**Provided records:**

==================================================

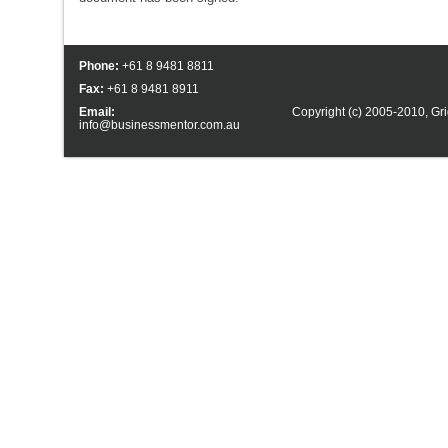
Phone:
+61 8 9481 8811
Fax:
+61 8 9481 8911
Email:
Copyright (c) 2005-2010,
Gri
info@businessmentor.com.au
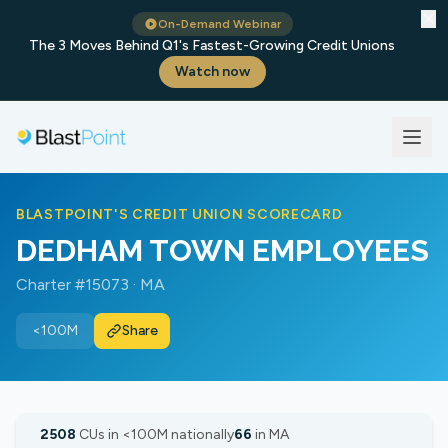
✕
On-Demand Webinar
The 3 Moves Behind Q1's Fastest-Growing Credit Unions
Watch now
BLASTPOINT'S CREDIT UNION SCORECARD
DEDHAM TOWN EMPLOYEES
Charter #15073 · MA
<100M
Share
2508
CUs in <100M nationally
66
in MA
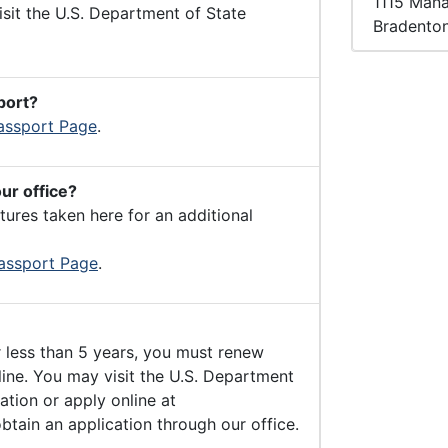
1115 Man
isit the U.S. Department of State
Bradento
port?
assport Page
.
our office?
ures taken here for an additional
assport Page
.
r less than 5 years, you must renew
line. You may visit the U.S. Department
ation or apply online at
btain an application through our office.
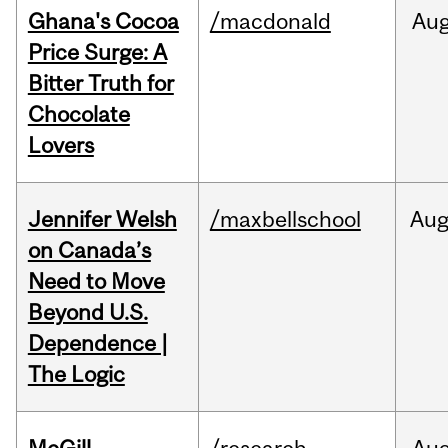
Ghana's Cocoa
/macdonald
Au
Price Surge: A
Bitter Truth for
Chocolate
Lovers
Jennifer Welsh
/maxbellschool
Au
on Canada’s
Need to Move
Beyond U.S.
Dependence |
The Logic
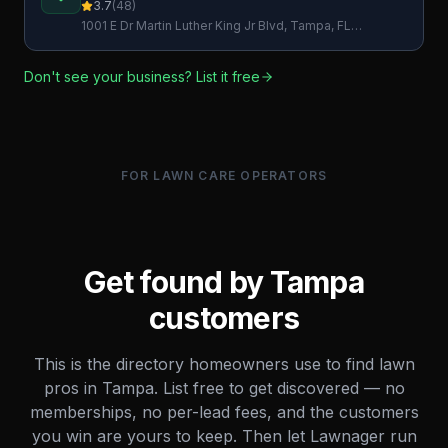
Service
3.7
(
48
)
1001 E Dr Martin Luther King Jr Blvd, Tampa, FL
33603, USA
Don't see your business? List it free
FOR LAWN CARE OPERATORS
Get found by
Tampa
customers
This is the directory homeowners use to find lawn
pros in
Tampa
. List free to get discovered — no
memberships, no per-lead fees, and the customers
you win are yours to keep. Then let Lawnager run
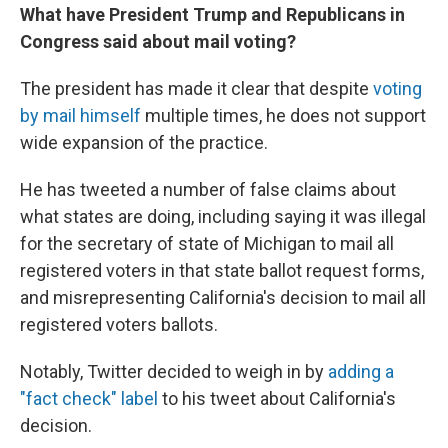
What have President Trump and Republicans in
Congress said about mail voting?
The president has made it clear that despite
voting
by mail himself
multiple times, he does not support
wide expansion of the practice.
He has tweeted a number of false claims about
what states are doing, including saying it was illegal
for the secretary of state of Michigan to mail all
registered voters in that state ballot request forms,
and misrepresenting California's decision to mail all
registered voters ballots.
Notably, Twitter decided to weigh in by
adding a
"fact check" label
to his tweet about California's
decision.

==================================================

**The problem:** Only a number belongs in the answer: state how many lines of the entries above hold "decision".

**Output of the exercise:** 2